We have modified our Monte Carlo function to just count and return the number of darts that land on the unit circle quadrant. The drone process code calls the function and sends the results back to the root process with the send() method. The root process uses a for loop to receive counts from each of the drones with the recv() method, accumulates the results, and calculates the estimate of π. In the send() and recv() methods we use a tag value of 1, represented by the variable COUNT_FROM_DRONE. The tag field is sort of like the subject field of an email message – it tells the receiver what the received value is referring to.

We ran our code on the author’s desktop computer, which has eight cores. Here are the results:

8 2 LI231.doane.local
Drone process 2 count: 7853298
8 1 LI231.doane.local
Drone process 1 count: 7856538
8 3 LI231.doane.local
Drone process 3 count: 7852901
8 4 LI231.doane.local
Drone process 4 count: 7855042
8 7 LI231.doane.local
Drone process 7 count: 7853070
8 5 LI231.doane.local
Drone process 5 count: 7853401
8 6 LI231.doane.local
Drone process 6 count: 7855272
8 0 LI231.doane.local
Received count 7856538 from processor 1
Received count 7853298 from processor 2
Received count 7852901 from processor 3
Received count 7855042 from processor 4
Received count 7853401 from processor 5
Received count 7855272 from processor 6
Received count 7853070 from processor 7
Estimate of pi: 3.141687

First, notice that the order of each drone process finishing up is not sequential. In fact, each time we run the program, it’s likely that the order will be different! That is an important aspect of parallel programming. Each of the processes is separate, and due to uncontrollable differences in the load from other programs on each processor, we cannot rely on them finishing in any particular order, even if they are all executing the same program!

Our root process does receive the messages passed to in in order, since we put the recv() call inside a for loop. The root waits for the message from drone one before looking for the message from drone two, and so on. If, say, the message from drone four arrives before the message from drone one, the message from drone four is saved until the root process executes the appropriate recv() call.

We can see that we got a workable estimate of π, based on throwing a total of 70,000,000 darts. And, the overall process took less time than it would have taken to throw 70,000,000 darts using our first, single-processor program.
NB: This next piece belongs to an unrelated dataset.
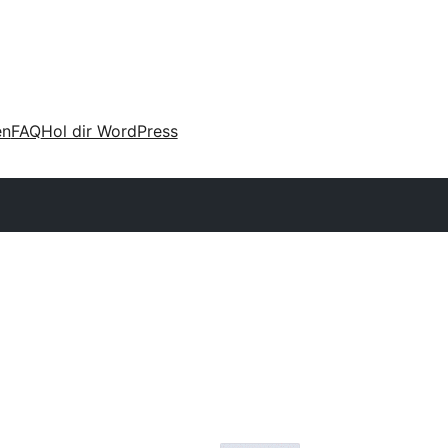
en
FAQ
Hol dir WordPress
Running Python OpenMPI on your own PC

You do not have to have access to a Linux cluster computer to use OpenMPI in your Python programs! Here’s how you can set up your Windows PC to run MPI in Python, assuming you already have Python installed:

Install the Microsoft MPI Software Development Kit (SDK), and
Install the mpi4py Python module, via the command pip install mpi4py.
Execute your program (here named MontePiMPI.py) from the command line like this:

mpiexec python MontePiMPI.py

That’s it! You are now ready to run OpenMPI programs in Python on your very own computer!